La mamá, la niña…

Varios años atrás recibo una consulta por una niña en edad escolar. Derivada era de la institución en la que estudiaba. Sus notas habían descendido… de ‘sobresaliente’ a ‘sobresaliente muy bueno’. 
Conocí primero a su madre. Una mujer bella como la mañana. Angelada e iluminada aún con propia tempestad. Atuendos y billetera llenas. Mirada, sonrisa y brazos vacíos. Dolía a su alma el no entender porqué su niña necesitaba un psicólogo. Su familia ocupaba cuatro pisos de un mismo edificio. Su marido, 22 horas de 24 en el trabajo. Su soledad aposentaba las habitaciones todas, en el mejor asiento… desabrigándola.

Conocí a la niña. Ingeniosa, dulce, respetuosa, dedicada, sana. Quería algo de rebeldía en su vida. Las horas de papá habían bajado a 20 en el trabajo ante la preocupación en el descenso de rendimiento. Objetivo algo cumplido para mi consultante.

Día a día, una señora que trabajaba en su casa, tendía una gran mesa solo para la niña. Entrada, comida principal y postre. Agua sin gas. Utensilios específicos a cada costumbre de etiqueta. Esos almuerzos y cenas eran protocolares y exigentes. Ella los vivía desde siempre. Una parte del churrasco y de la fruta las compartía con sus dos perros de tamaño pequeño, que le guardaban silencio ante la desobediencia solitaria y a veces, desorientadora.

Su madre entristecía usualmente en nuestras charlas.

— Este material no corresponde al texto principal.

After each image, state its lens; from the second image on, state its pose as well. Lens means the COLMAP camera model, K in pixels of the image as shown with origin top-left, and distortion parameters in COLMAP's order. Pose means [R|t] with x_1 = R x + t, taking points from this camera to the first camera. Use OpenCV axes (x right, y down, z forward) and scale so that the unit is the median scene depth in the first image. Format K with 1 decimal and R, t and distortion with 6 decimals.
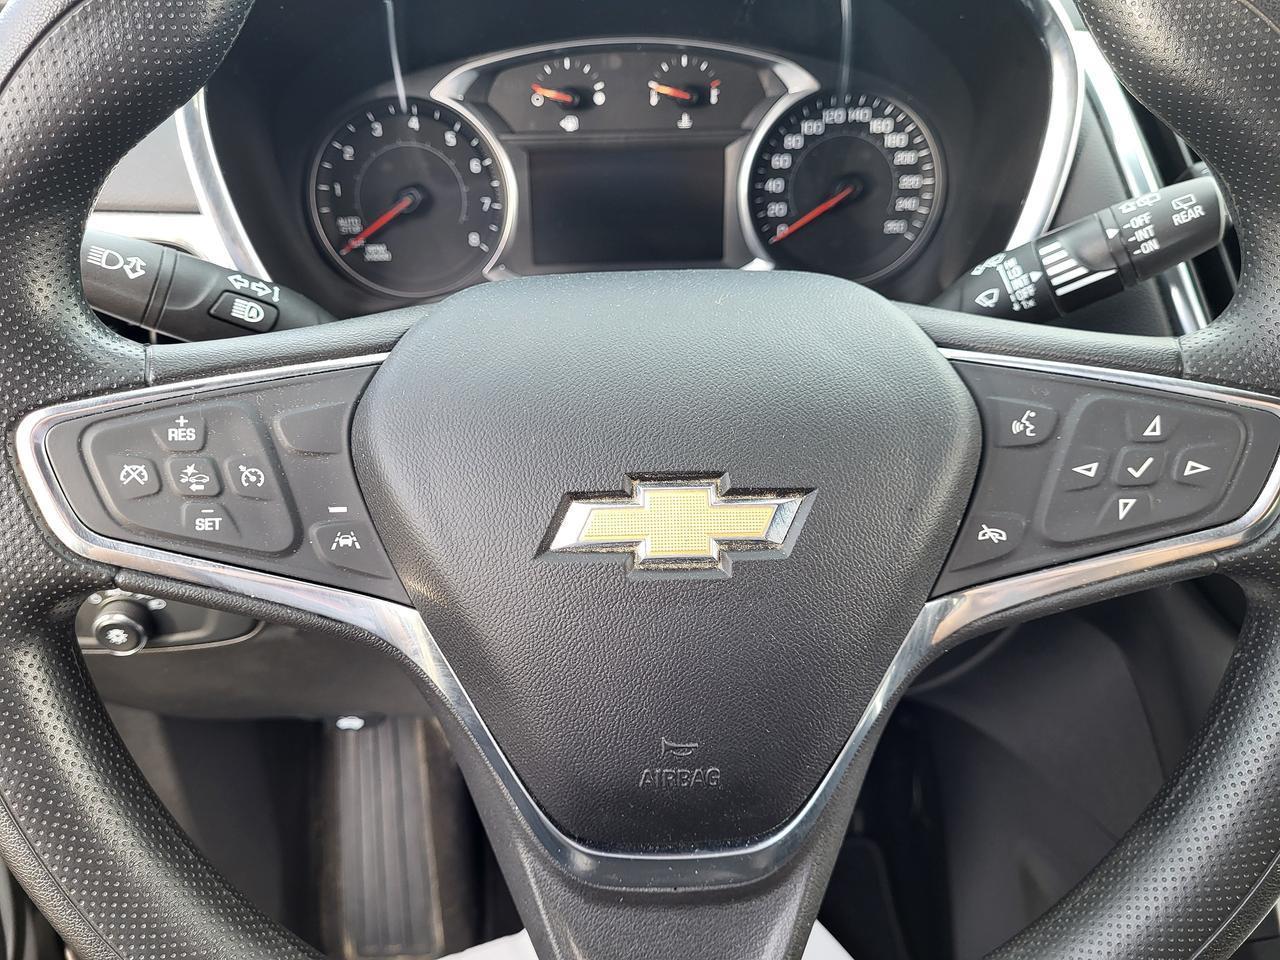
lens RADIAL K [[968.4, 0, 640.0], [0, 968.4, 480.0], [0, 0, 1]] dist [0.002679, -0.006451]
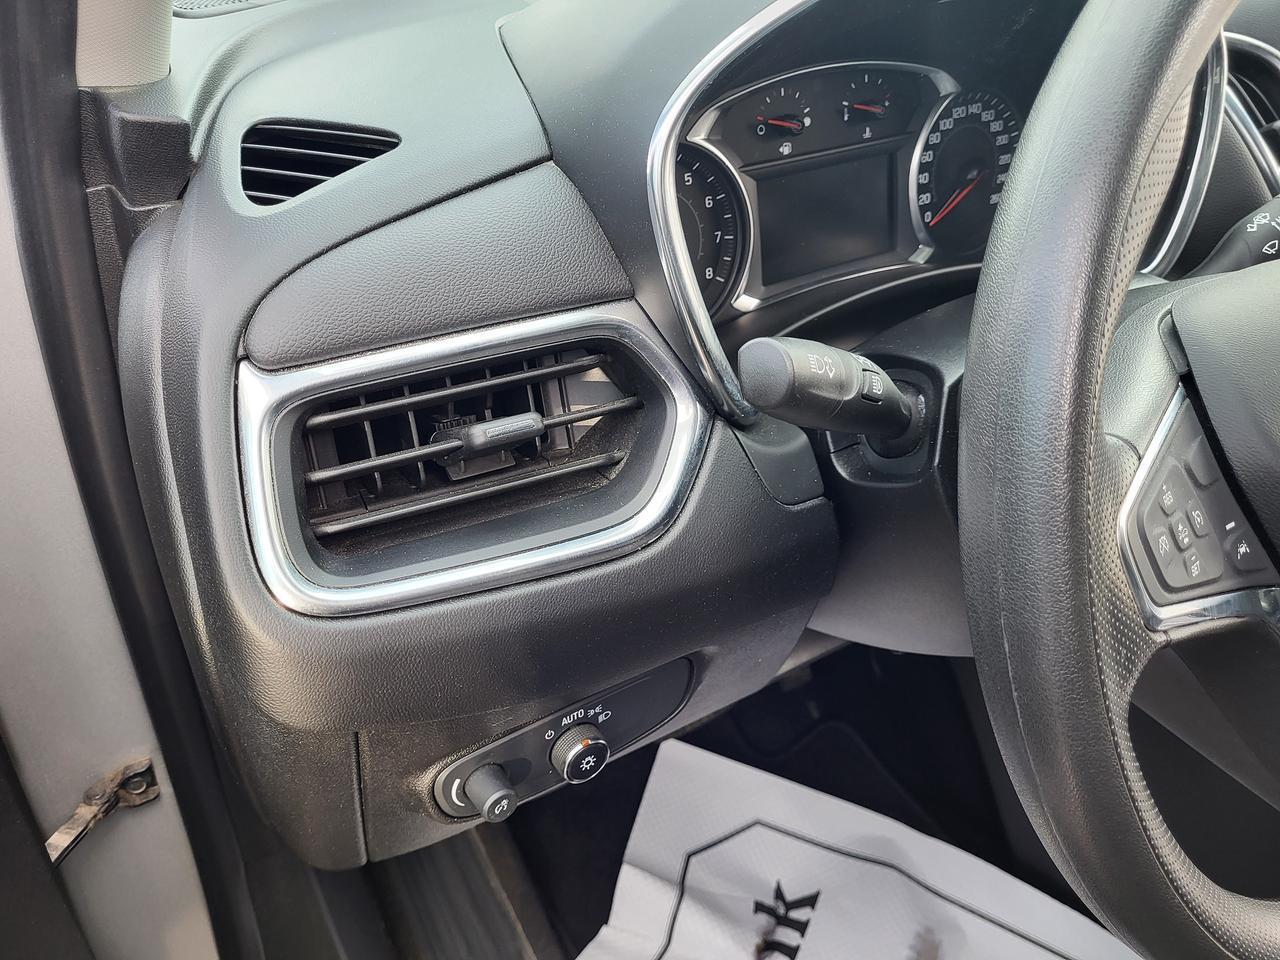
lens RADIAL K [[958.5, 0, 607.7], [0, 958.5, 477.5], [0, 0, 1]] dist [0.002995, 0.004774]
pose [[0.875231, -0.267903, 0.402738, -1.053016], [0.249116, 0.963354, 0.099449, -0.243189], [-0.414622, 0.013288, 0.909897, 0.187122]]
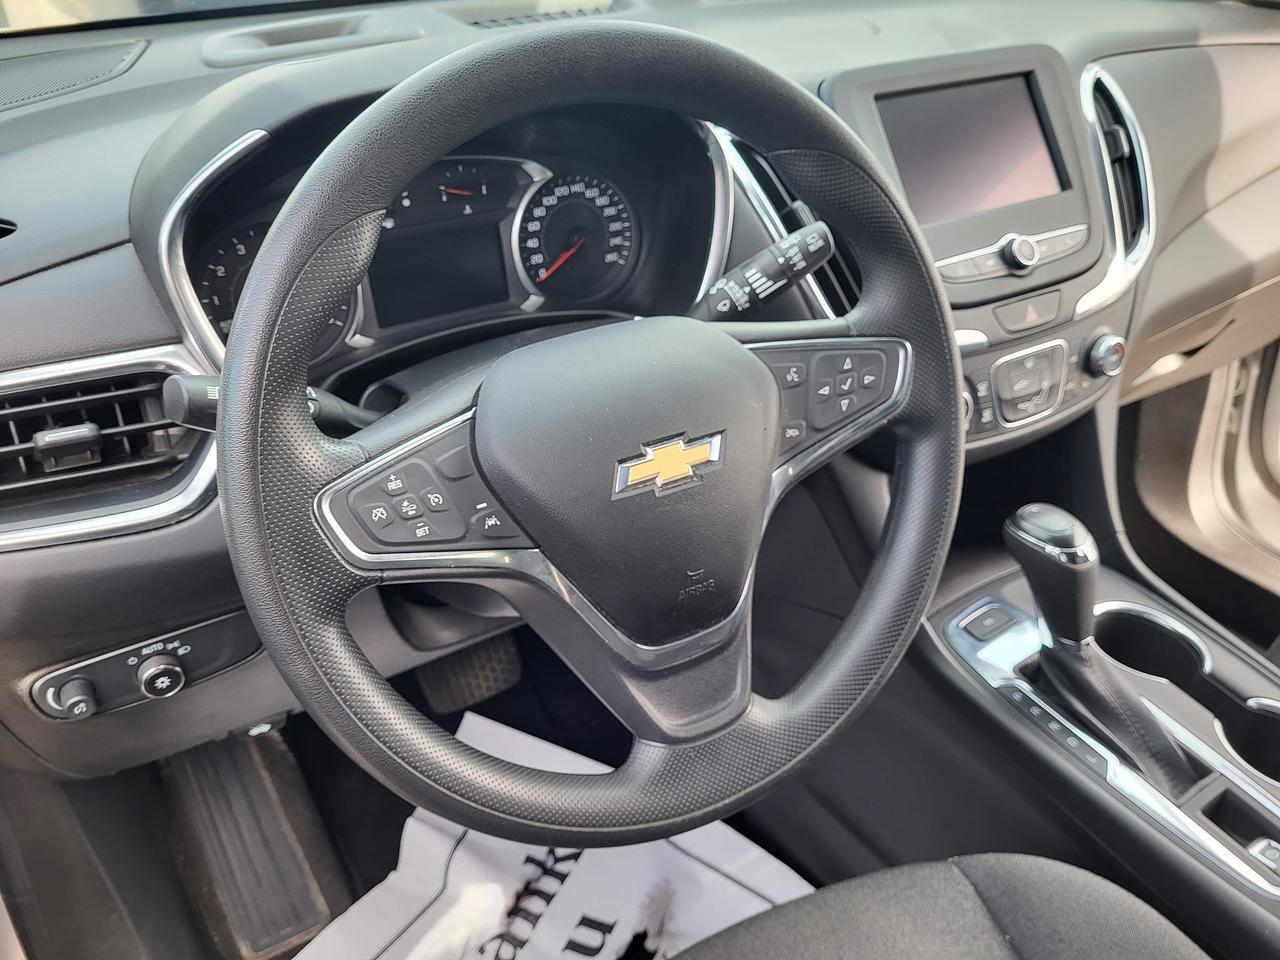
lens RADIAL K [[958.5, 0, 607.7], [0, 958.5, 477.5], [0, 0, 1]] dist [0.002995, 0.004774]
pose [[0.891813, -0.248511, 0.378036, -0.551986], [0.237720, 0.968373, 0.075785, -0.070219], [-0.384914, 0.022281, 0.922684, -0.496238]]
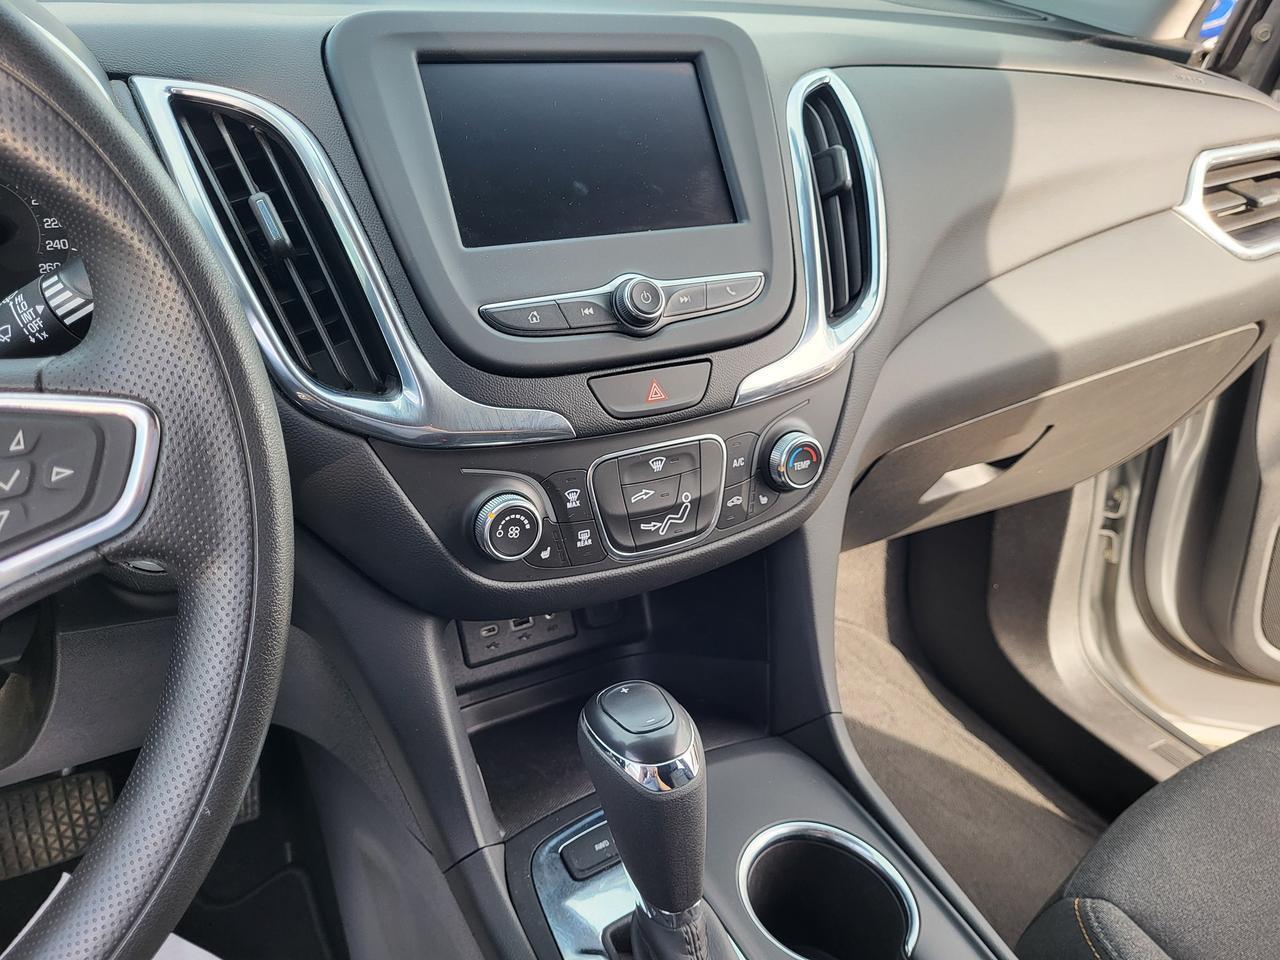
lens RADIAL K [[968.4, 0, 640.0], [0, 968.4, 480.0], [0, 0, 1]] dist [0.002679, -0.006451]
pose [[0.888962, -0.163554, 0.427780, 0.495311], [0.177666, 0.984066, 0.007035, 0.075083], [-0.422114, 0.069748, 0.903855, -0.191252]]
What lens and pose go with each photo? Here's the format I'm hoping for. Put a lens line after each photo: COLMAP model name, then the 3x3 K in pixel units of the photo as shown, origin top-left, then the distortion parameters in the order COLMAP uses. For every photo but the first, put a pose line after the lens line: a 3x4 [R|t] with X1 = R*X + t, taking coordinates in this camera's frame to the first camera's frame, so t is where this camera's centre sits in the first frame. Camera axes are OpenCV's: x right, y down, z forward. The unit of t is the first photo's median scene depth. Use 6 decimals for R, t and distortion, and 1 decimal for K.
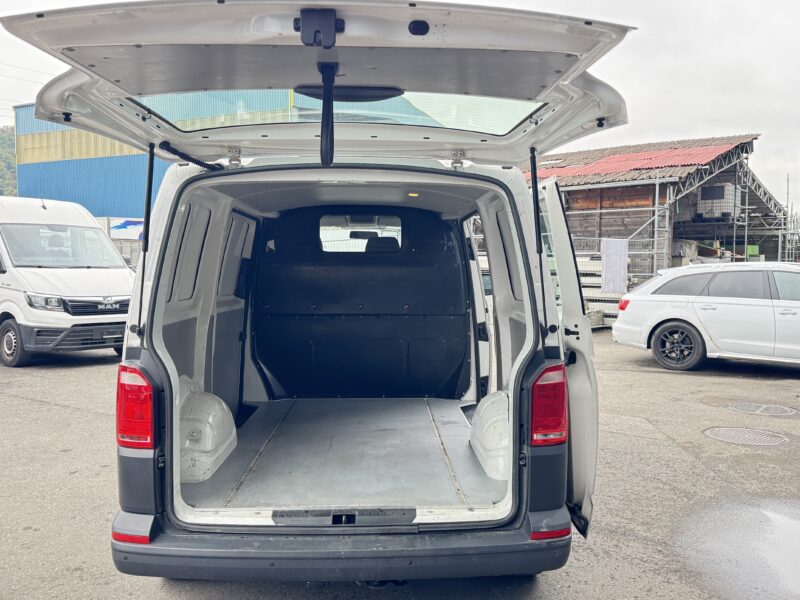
lens RADIAL K [[733.6, 0, 388.9], [0, 733.6, 303.9], [0, 0, 1]] dist [0.132432, -0.275949]
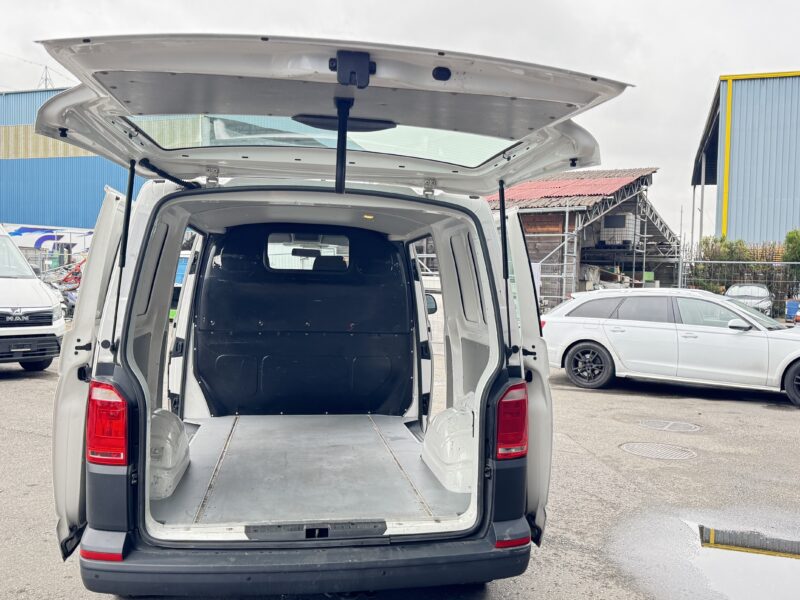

El hábito de los protocolos estaba naturalizado para todos, no por ello eran aceptados o amigables.
Visualizando que nada, fuera de lo usual o preocupante eran la causa de las notas «No excelentes»… le comento a la mamá mi estrategia de trabajo. Alguna noche de cada siguiente fin de semana, habrían de comprar unas hamburguesas, bebida cola y helado y devorarlas junto a su hija sobre la alfombra del dormitorio infantil. Sin servilletas de tela, sin espalda recta, sin hora marcada, sin conteo de alimentos sanos digeridos.

Junto a ello, contarse cuentos o escuchar música elegida por su hija. Era necesario reír y dejar ir las formalidades. Los perritos podrían acompañar y, de a poco, y ojalá, estaría papá. Después de lo pautado, le dije que vería a ambas no antes de un mes.

La señora enmudeció. «Laura… nunca un terapeuta de por aquí me dijo algo semejante. Siempre he sentido que por saberme con dinero, las consultas se han vuelto eternas, y dos veces por semana». No podía juzgar yo algo así, siquiera opinar sobre su versión y visión de las estrategias de mis colegas.

Me despedí de la pequeña sonriente. Abracé a la señora cuya vida no se sentía ‘sobresaliente muy bueno’, aunque el mundo lo esperara en obviedad. 
Antes de salir del consultorio, fina, delicada, culta, de un mundo interno algodonado, me regala abiertamente la siguiente frase: «Laura, tu nos has regalado libertad».

Para sorpresa de su hija, ella la toma de la mano casi en un juego de niños y se retiran de allí. Supe meses después que mi paciente volvía a ser una niña excelente, como lo solicitaba la institución educativa. Habían realizado un viaje los tres juntos, de descanso, en época de alta productividad y demanda de presencia en la empresa familiar.

Luego de aquel regalo envuelto en frase galardonada a mi alma, regresé a mis apuntes. Entonces escribí: «es tanto lo que nos generan algunos pacientes y sus historias que, un terapeuta muchas veces no sabe quién realmente es aquel que, luego del vínculo establecido, ha ‘sanado emocionalmente’… y en esos ‘para siempre’… un poco más».